# [DATA PROVIDED]
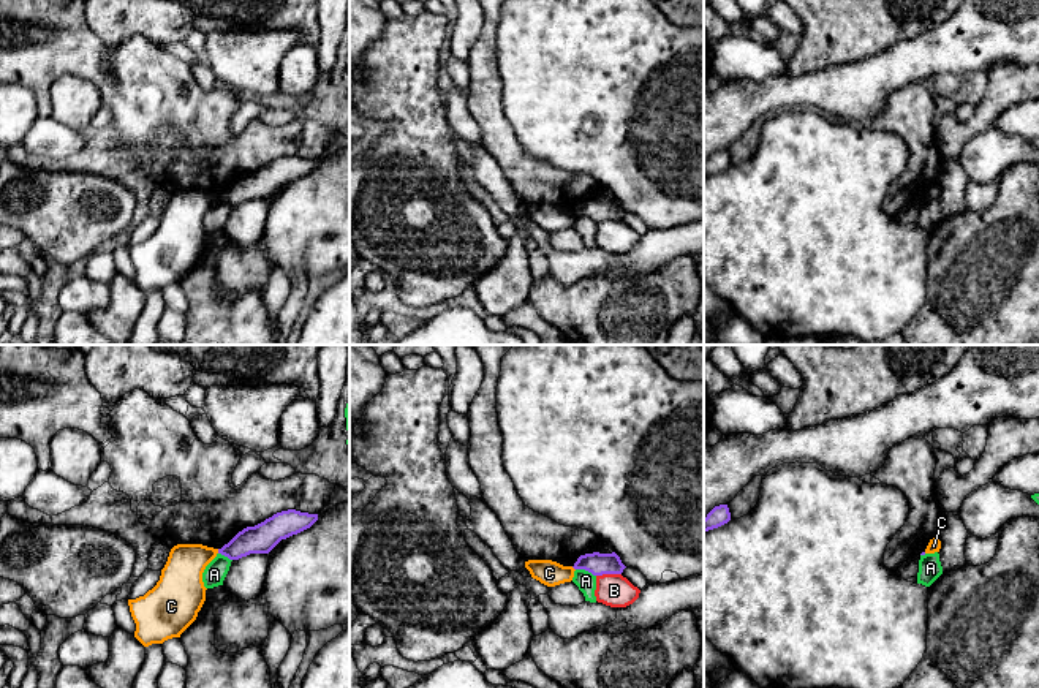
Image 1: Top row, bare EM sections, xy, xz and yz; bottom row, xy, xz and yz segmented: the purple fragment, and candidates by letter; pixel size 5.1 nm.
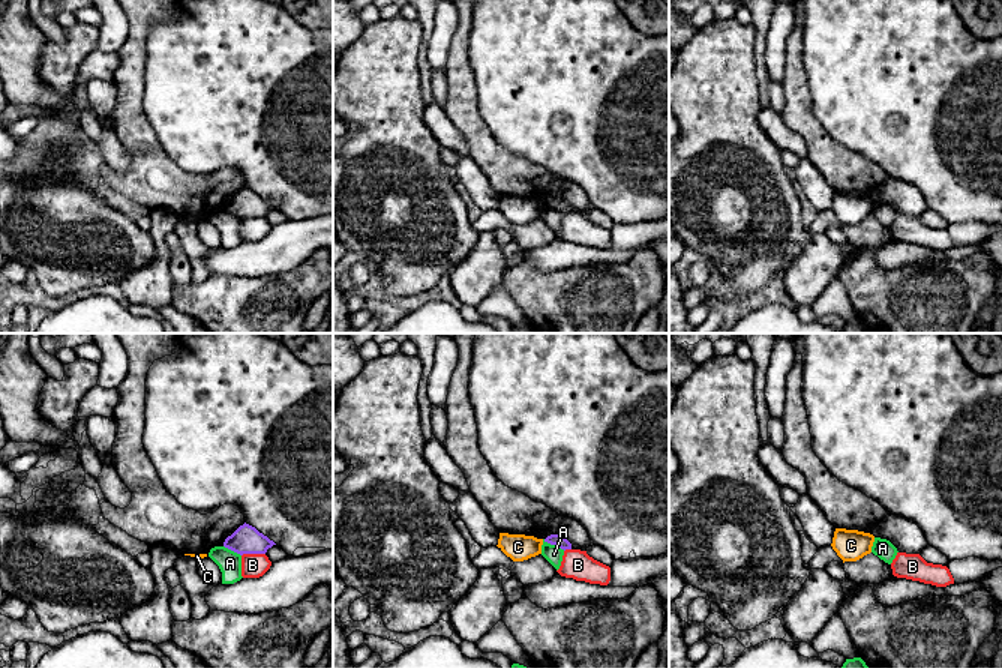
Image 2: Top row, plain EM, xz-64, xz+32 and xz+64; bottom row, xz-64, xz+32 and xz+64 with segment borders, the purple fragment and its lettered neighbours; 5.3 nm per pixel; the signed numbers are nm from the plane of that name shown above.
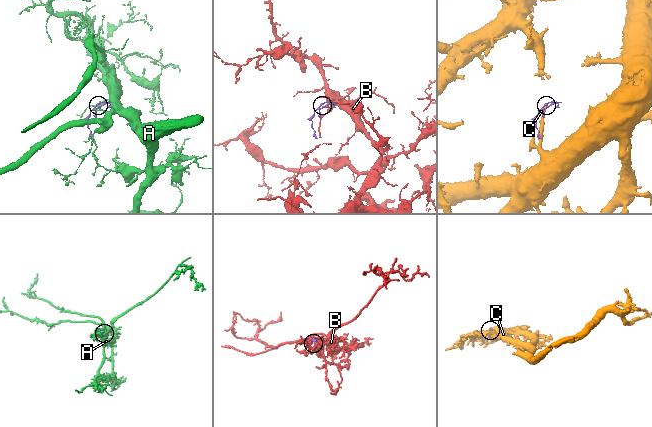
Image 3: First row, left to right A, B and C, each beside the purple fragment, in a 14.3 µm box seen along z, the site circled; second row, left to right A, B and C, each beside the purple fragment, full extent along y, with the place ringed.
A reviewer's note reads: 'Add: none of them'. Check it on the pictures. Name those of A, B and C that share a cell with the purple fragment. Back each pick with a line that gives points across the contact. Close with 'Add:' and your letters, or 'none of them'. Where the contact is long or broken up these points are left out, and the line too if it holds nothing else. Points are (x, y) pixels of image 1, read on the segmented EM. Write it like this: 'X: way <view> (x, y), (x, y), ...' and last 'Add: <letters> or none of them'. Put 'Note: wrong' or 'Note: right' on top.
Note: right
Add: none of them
...
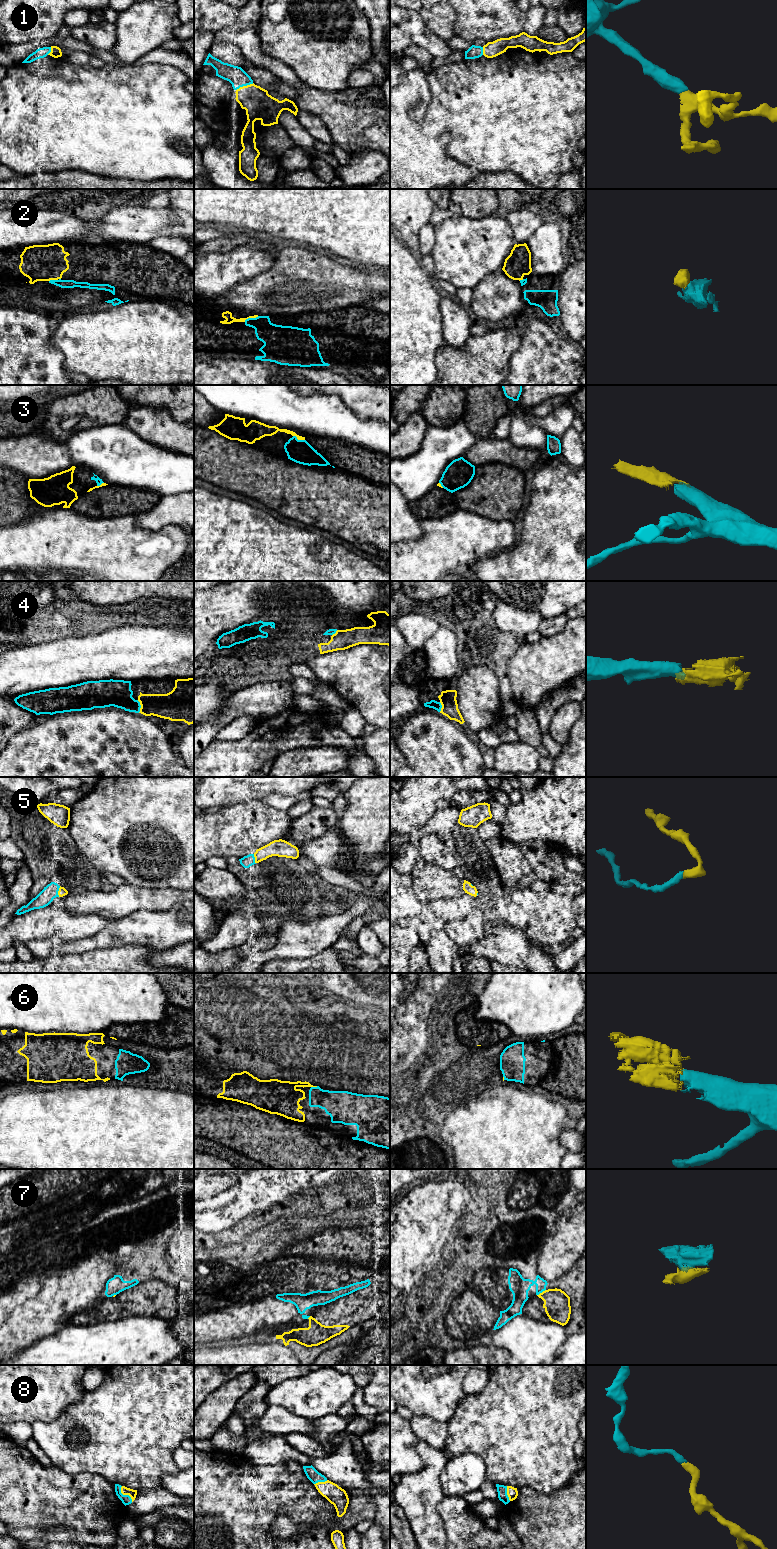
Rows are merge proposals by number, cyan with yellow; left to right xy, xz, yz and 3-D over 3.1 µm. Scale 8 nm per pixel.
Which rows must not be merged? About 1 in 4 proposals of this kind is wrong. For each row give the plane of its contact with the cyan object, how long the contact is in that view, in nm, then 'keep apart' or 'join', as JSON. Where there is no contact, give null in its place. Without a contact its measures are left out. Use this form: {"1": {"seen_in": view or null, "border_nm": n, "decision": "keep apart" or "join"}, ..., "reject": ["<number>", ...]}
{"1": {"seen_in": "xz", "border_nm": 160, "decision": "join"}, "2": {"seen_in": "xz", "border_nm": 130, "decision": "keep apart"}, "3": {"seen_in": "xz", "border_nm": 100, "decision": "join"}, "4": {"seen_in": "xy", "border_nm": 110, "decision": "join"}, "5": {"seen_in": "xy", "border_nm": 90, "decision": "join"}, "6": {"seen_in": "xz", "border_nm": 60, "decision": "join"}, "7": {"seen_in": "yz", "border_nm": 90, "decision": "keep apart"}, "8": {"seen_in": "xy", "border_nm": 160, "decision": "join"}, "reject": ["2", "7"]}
...
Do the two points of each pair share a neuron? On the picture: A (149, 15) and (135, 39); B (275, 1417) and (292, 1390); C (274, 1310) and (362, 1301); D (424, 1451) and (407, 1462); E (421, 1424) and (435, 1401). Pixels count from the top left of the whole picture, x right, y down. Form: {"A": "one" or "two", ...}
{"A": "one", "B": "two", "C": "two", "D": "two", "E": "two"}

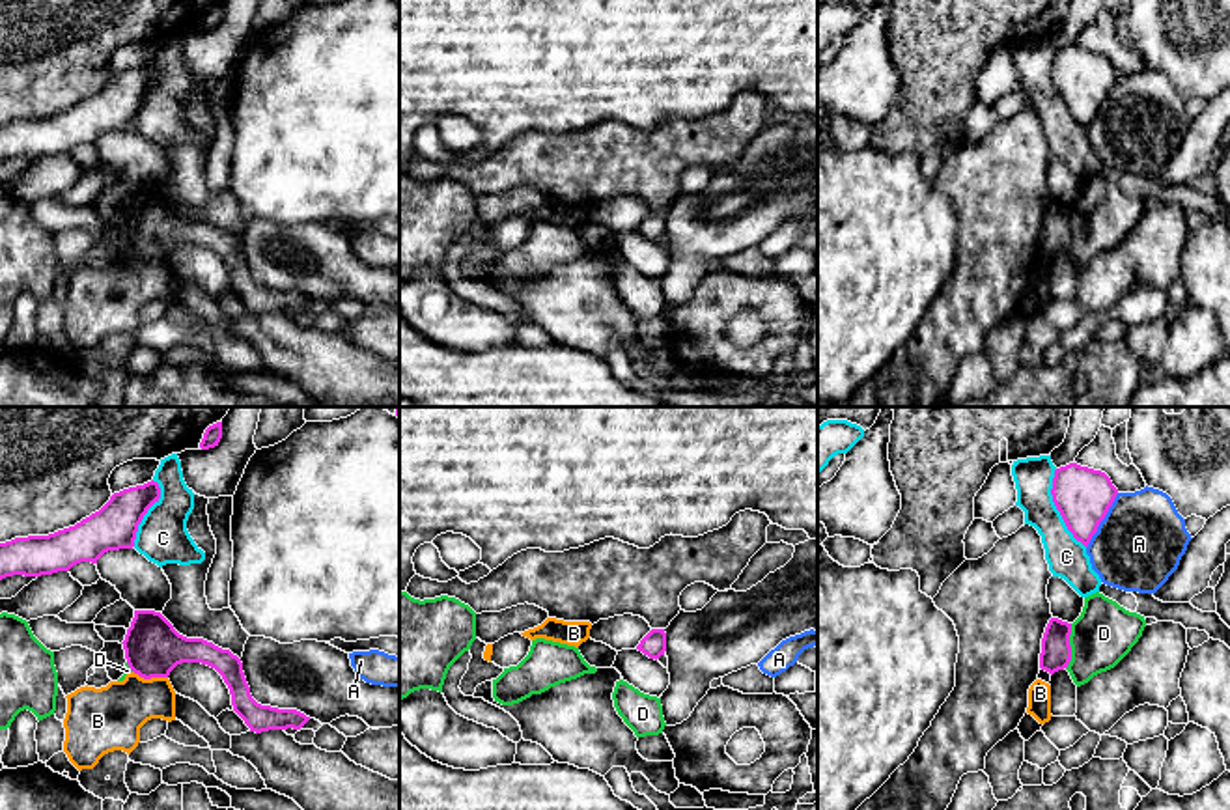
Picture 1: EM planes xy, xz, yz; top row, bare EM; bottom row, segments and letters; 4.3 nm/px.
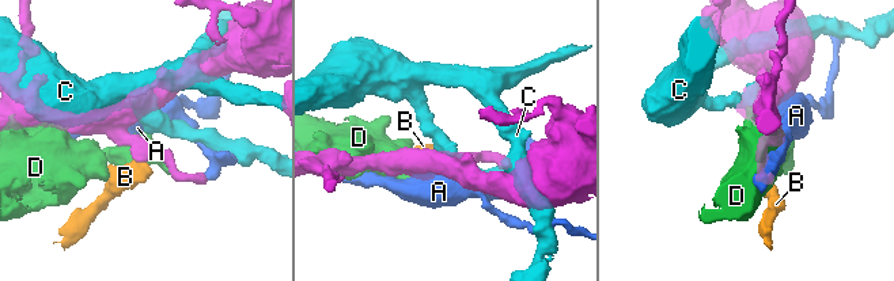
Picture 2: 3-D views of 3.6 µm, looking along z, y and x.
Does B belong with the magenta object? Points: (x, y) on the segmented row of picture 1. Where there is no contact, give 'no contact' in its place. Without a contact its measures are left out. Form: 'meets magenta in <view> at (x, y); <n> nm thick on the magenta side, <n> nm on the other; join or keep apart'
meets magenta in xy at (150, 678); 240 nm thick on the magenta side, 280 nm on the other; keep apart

# [TASK GOAL]
Look through the entries and copy every line in which the string "along" appears.

# [WRITTEN RESPONSE]
Image 3: First row, left to right A, B and C, each beside the purple fragment, in a 14.3 µm box seen along z, the site circled; second row, left to right A, B and C, each beside the purple fragment, full extent along y, with the place ringed.
Picture 2: 3-D views of 3.6 µm, looking along z, y and x.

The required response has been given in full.